In 1977 Weil identified a 2-dimensional space of rational classes of Hodge type (n,n) in the middle cohomology of every 2n-dimensional abelian variety with a suitable complex multiplication by an imaginary quadratic number field. These abelian varieties are said to be of Weil type and these Hodge classes are known as Weil classes. We prove that the Weil classes are algebraic for all abelian sixfold of Weil type of discriminant -1, for all imaginary quadratic number fields. The algebraicity of the Weil classes follows for all abelian fourfolds of Weil type (for all discriminants and all imaginary quadratic number fields), by a degeneration argument of C. Schoen.

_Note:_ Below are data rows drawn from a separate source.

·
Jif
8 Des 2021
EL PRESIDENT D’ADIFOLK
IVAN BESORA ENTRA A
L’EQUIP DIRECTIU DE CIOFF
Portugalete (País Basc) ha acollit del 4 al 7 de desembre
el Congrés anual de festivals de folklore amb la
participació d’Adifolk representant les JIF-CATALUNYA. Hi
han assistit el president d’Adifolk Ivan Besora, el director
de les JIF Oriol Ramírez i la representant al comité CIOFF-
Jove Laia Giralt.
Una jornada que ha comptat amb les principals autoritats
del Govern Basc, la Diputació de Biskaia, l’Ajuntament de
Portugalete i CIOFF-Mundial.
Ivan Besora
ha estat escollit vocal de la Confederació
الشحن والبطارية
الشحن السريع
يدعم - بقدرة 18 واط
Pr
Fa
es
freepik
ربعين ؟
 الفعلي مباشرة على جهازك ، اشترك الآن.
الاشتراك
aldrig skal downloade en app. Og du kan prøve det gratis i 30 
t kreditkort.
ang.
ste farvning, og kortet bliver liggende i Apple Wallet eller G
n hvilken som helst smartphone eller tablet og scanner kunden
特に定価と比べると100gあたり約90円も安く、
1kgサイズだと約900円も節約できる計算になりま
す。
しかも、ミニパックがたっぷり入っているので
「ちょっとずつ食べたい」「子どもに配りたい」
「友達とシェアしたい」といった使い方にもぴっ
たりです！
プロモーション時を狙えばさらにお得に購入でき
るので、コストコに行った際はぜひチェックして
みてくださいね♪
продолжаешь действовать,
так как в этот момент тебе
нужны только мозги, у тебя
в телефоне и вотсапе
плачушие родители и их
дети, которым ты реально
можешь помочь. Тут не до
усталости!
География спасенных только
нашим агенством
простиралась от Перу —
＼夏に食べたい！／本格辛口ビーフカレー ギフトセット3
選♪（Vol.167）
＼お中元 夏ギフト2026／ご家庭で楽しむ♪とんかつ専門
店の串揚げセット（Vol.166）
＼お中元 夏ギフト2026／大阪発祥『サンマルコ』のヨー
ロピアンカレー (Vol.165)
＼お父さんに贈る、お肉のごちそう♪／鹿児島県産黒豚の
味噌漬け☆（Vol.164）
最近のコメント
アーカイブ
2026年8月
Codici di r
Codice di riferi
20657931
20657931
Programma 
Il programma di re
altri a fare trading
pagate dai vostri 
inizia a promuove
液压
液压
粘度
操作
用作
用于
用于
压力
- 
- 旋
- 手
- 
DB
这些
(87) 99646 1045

The main two ingredients of our proof are:

1) A natural equivalence, due to Orlov, between the cartesian square XxX of an abelian n-fold X and XxPic^0(X), inducing an isomorphism of cohomologies equivariant with respect to the natural action of the derived monodromy group Spin(2n,2n) of X. Orlov's equivalence maps the tensor product of two suitably chosen (secant) sheaves on X to an object E on XxPic^0(X) with a characteristic class invariant under the Mumford-Tate group of abelian varieties of Weil type.

2) When X is the Jacobian of a genus 3 curve, we prove that the object E on XxPic^0(X) is semi-regular and use the Buchweitz-Flenner semi-regularity theorem in order to deform it to deformation equivalent abelian sixfolds of Weil type.